Node, Upstart, and Ubuntu 14.04

javascript

I recently moved a handful of my personal projects from Heroku to Digital Ocean. Partly I did this because the terms of Heroku's free tier changed, but mostly because I've wanted more control over the server and experience managing a server for a while.

The projects I moved were all written in node and I needed a way to start them up when the server started, and keep them up if they ever died. And hey, since Upstart handles log rotation too, all the better.

I can't be the only person to want to run a node app with Upstart, so I started looking around. What I found was a bunch of Upstart configurations that used scripts instead of the native features of Upstart. I thought there had to be a better way.
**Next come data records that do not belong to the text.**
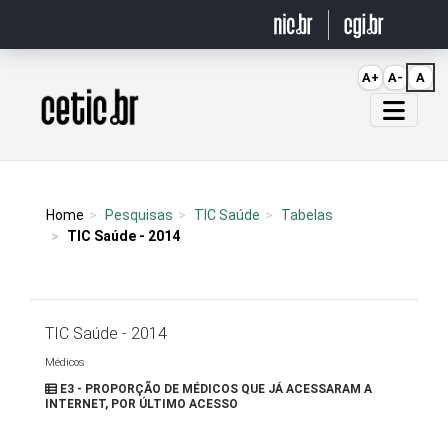
Ir para o conteúdo
A+
A-
A
Página inicial
Home
Pesquisas
TIC Saúde
Tabelas
TIC Saúde - 2014
TIC Saúde - 2014
Médicos
E3 - PROPORÇÃO DE MÉDICOS QUE JÁ ACESSARAM A
INTERNET, POR ÚLTIMO ACESSO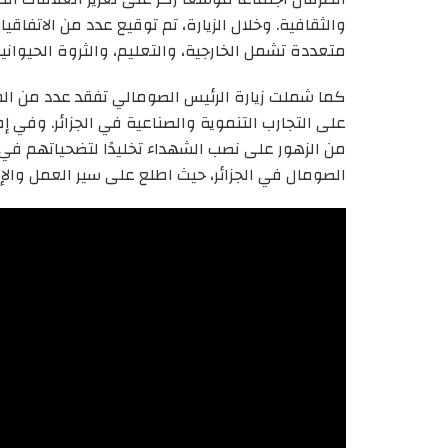
والثقافية. وخلال الزيارة، تم توقيع عدد من الاتفاق
متعددة تشمل الخارجية، والتعليم، والثروة الحيوانية
كما شملت زيارة الرئيس الصومالي تفقد عدد من الم
على التجارب التنموية والصناعية في الجزائر. وفي إط
من الزهور على نصب الشهداء تخليدًا لتضحياتهم في س
الصومال في الجزائر، حيث اطلع على سير العمل والإن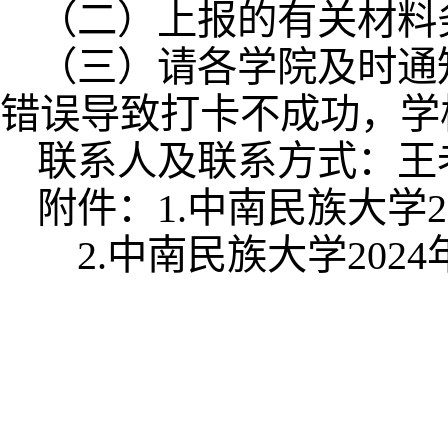
（二）上报的有关材料
（三）请各学院及时通
错误导致打卡不成功，学
联系人及联系方式：王老师
附件：1.中南民族大学
2.中南民族大学202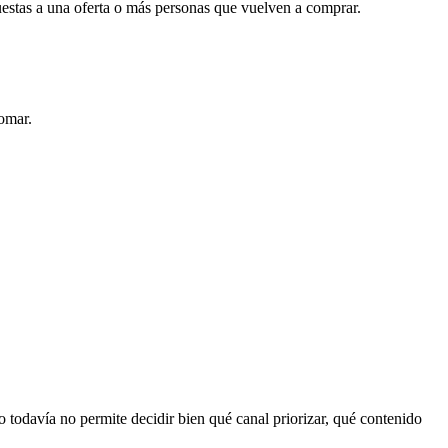
uestas a una oferta o más personas que vuelven a comprar.
tomar.
o todavía no permite decidir bien qué canal priorizar, qué contenido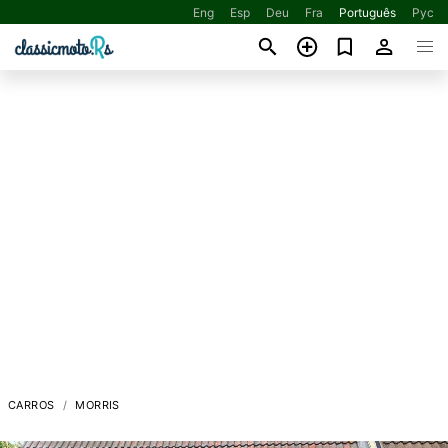
Eng
Esp
Deu
Fra
Português
Рус
CARROS
MORRIS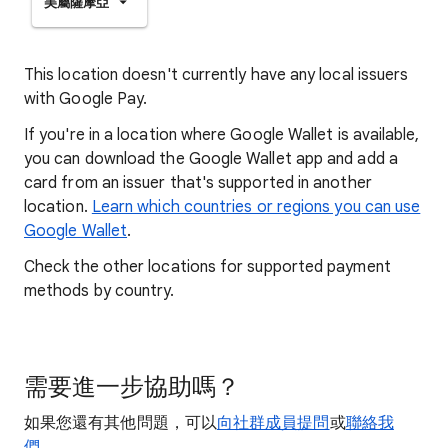
美屬薩摩亞
This location doesn't currently have any local issuers
with Google Pay.
If you're in a location where Google Wallet is available,
you can download the Google Wallet app and add a
card from an issuer that's supported in another
location.
Learn which countries or regions you can use
Google Wallet
.
Check the other locations for supported payment
methods by country.
需要進一步協助嗎？
如果您還有其他問題，可以
向社群成員提問
或
聯絡我
們
。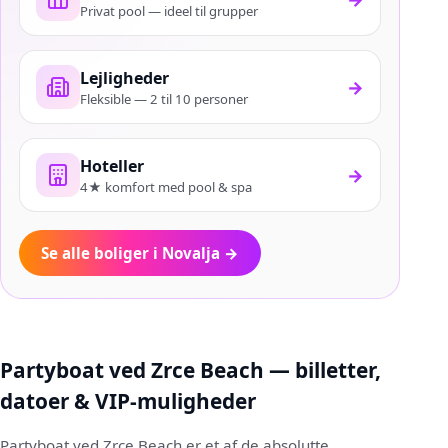
Privat pool — ideel til grupper
Lejligheder
→
Fleksible — 2 til 10 personer
Hoteller
→
4★ komfort med pool & spa
Se alle boliger i Novalja
→
Partyboat ved Zrce Beach — billetter,
datoer & VIP-muligheder
Partyboat ved Zrce Beach er et af de absolutte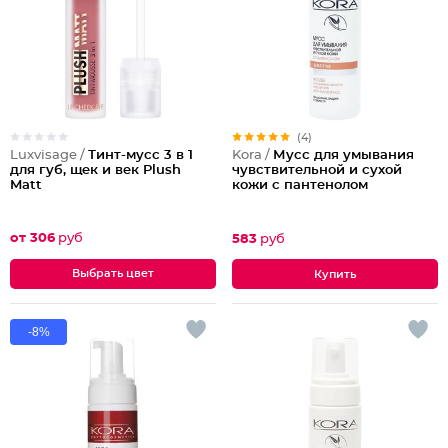
(4)
Luxvisage /
Тинт-мусс 3 в 1
Kora /
Мусс для умывания
для губ, щек и век Plush
чувствительной и сухой
Matt
кожи с пантенолом
от 306
руб
583
руб
Выбрать цвет
-8%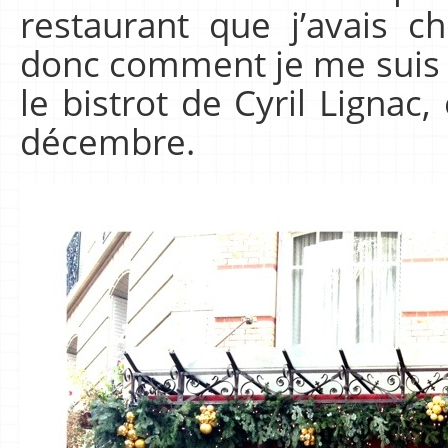
restaurant que j’avais cho
donc comment je me suis
le bistrot de Cyril Lignac
décembre.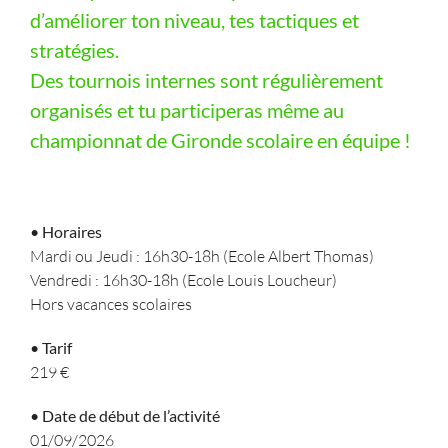
d’améliorer ton niveau, tes tactiques et
stratégies.
Des tournois internes sont régulièrement
organisés et tu participeras même au
championnat de Gironde scolaire en équipe !
• Horaires
Mardi ou Jeudi : 16h30-18h (Ecole Albert Thomas)
Vendredi : 16h30-18h (Ecole Louis Loucheur)
Hors vacances scolaires
• Tarif
219 €
• Date de début de l’activité
01/09/2026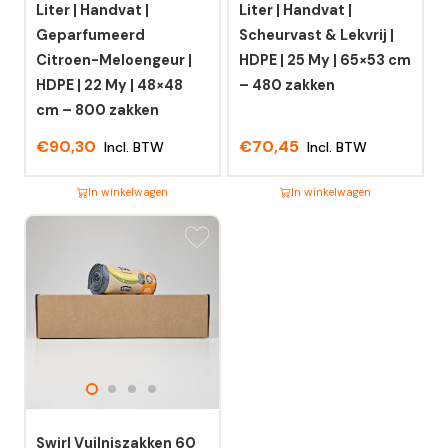
Liter | Handvat |
Liter | Handvat |
Geparfumeerd
Scheurvast & Lekvrij |
Citroen-Meloengeur |
HDPE | 25 My | 65×53 cm
HDPE | 22 My | 48×48
– 480 zakken
cm – 800 zakken
€
90,30
€
70,45
Incl. BTW
Incl. BTW
In winkelwagen
In winkelwagen
Dit
Dit
product
product
heeft
heeft
meerdere
meerdere
variaties.
variaties.
Deze
Deze
optie
optie
kan
kan
gekozen
gekozen
worden
worden
Swirl Vuilniszakken 60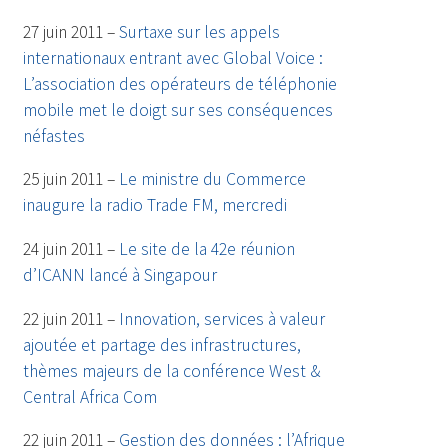
27 juin 2011 –
Surtaxe sur les appels
internationaux entrant avec Global Voice :
L’association des opérateurs de téléphonie
mobile met le doigt sur ses conséquences
néfastes
25 juin 2011 –
Le ministre du Commerce
inaugure la radio Trade FM, mercredi
24 juin 2011 –
Le site de la 42e réunion
d’ICANN lancé à Singapour
22 juin 2011 –
Innovation, services à valeur
ajoutée et partage des infrastructures,
thèmes majeurs de la conférence West &
Central Africa Com
22 juin 2011 –
Gestion des données : l’Afrique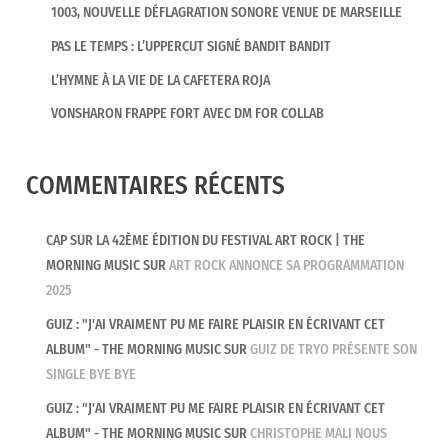
1003, NOUVELLE DÉFLAGRATION SONORE VENUE DE MARSEILLE
PAS LE TEMPS : L’UPPERCUT SIGNÉ BANDIT BANDIT
L’HYMNE À LA VIE DE LA CAFETERA ROJA
VONSHARON FRAPPE FORT AVEC DM FOR COLLAB
COMMENTAIRES RÉCENTS
CAP SUR LA 42ÈME ÉDITION DU FESTIVAL ART ROCK | THE
MORNING MUSIC
SUR
ART ROCK ANNONCE SA PROGRAMMATION
2025
GUIZ : "J'AI VRAIMENT PU ME FAIRE PLAISIR EN ÉCRIVANT CET
ALBUM" - THE MORNING MUSIC
SUR
GUIZ DE TRYO PRÉSENTE SON
SINGLE BYE BYE
GUIZ : "J'AI VRAIMENT PU ME FAIRE PLAISIR EN ÉCRIVANT CET
ALBUM" - THE MORNING MUSIC
SUR
CHRISTOPHE MALI NOUS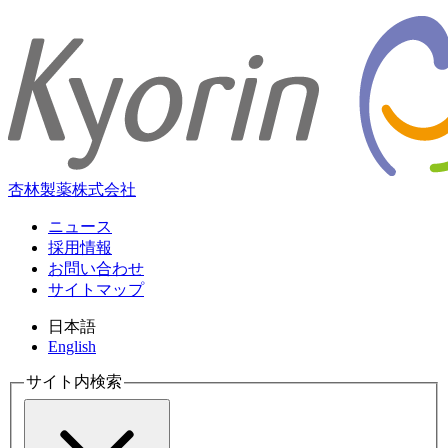
杏林製薬株式会社
ニュース
採用情報
お問い合わせ
サイトマップ
日本語
English
サイト内検索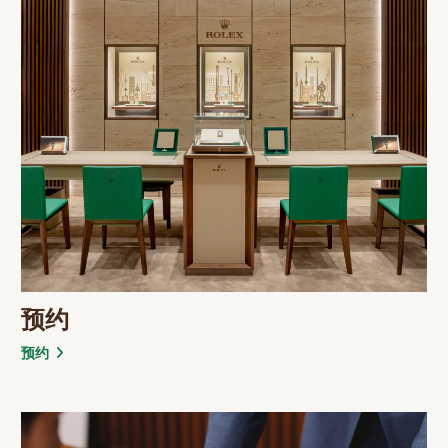
留言
发送留言
探索劳力士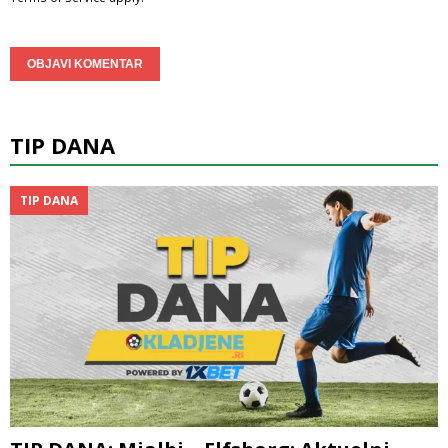
TIP DANA
TIP DANA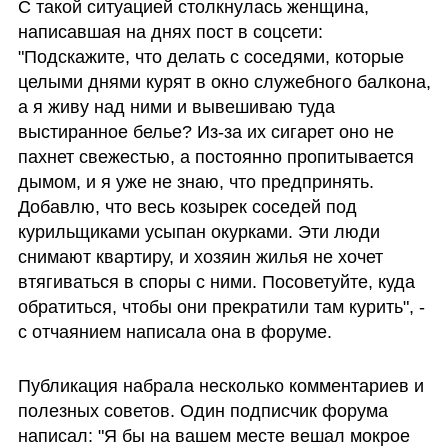
С такой ситуацией столкнулась женщина, 
написавшая на днях пост в соцсети: 
"Подскажите, что делать с соседями, которые 
целыми днями курят в окно служебного балкона, 
а я живу над ними и вывешиваю туда 
выстиранное белье? Из-за их сигарет оно не 
пахнет свежестью, а постоянно пропитывается 
дымом, и я уже не знаю, что предпринять. 
Добавлю, что весь козырек соседей под 
курильщиками усыпан окурками. Эти люди 
снимают квартиру, и хозяин жилья не хочет 
втягиваться в споры с ними. Посоветуйте, куда 
обратиться, чтобы они прекратили там курить", - 
с отчаянием написала она в форуме. 
Публикация набрала несколько комментариев и 
полезных советов. Один подписчик форума 
написал: "Я бы на вашем месте вешал мокрое 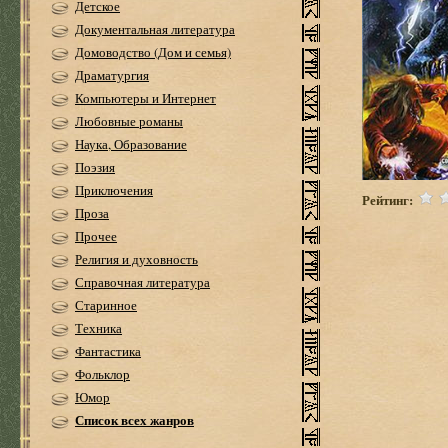
Детское
Документальная литература
Домоводство (Дом и семья)
Драматургия
Компьютеры и Интернет
Любовные романы
Наука, Образование
Поэзия
Приключения
Рейтинг:
Проза
Прочее
Религия и духовность
Справочная литература
Старинное
Техника
Фантастика
Фольклор
Юмор
Список всех жанров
So I dug into the docs. Here's what I came up with.

#!upstart

# 1.
description "burgers.io node application"
author "Bryan Burgers <bryan@burgers.io>"

# 2.
env GITHUBREPO=bryanburgers/blog-content
env GITHUBBRANCH=content
env PORT=10100
env UACODE=UA-44110500-1
env UAHOST=burgers.io
env ORIGIN=https://burgers.io
env HOME=/var/apps/burgers.io/current

# 3.
chdir /var/apps/burgers.io/current

# 4.
setuid burgersio

# 5.
start on started networking
stop on stopping networking
# 6.
respawn
respawn limit 10 60

# 7.
exec /usr/bin/node /var/apps/burgers.io/current/index.js
  1. burgers.io is a node app, in case you didn't know. I didn't let anybody else write it, either.

  2. If you're familiar with deploying to Heroku or have read 12factor.net/config, this won't come as a surprise. All configuration for the site is set in environment variables. So, we need to set those values in the upstart config.

  3. Most node apps expect the current working directory to be the root of the application. Let's oblige.

  4. Principle of Least Privilege here. Run the app as the user named burgersio rather root.

  5. Don't start the application until the network services have loaded. Let me admit what I don't know: I don't know what I should be waiting for here. But this seems to work.

  6. Restart if the node app ever dies. Which node apps do from time to time. But if it does more than 10 times in 60 seconds, just cool it for a bit.

  7. That's it, run it!

There's nothing crazy here. Upstart has more than enough features to successfully run a node app.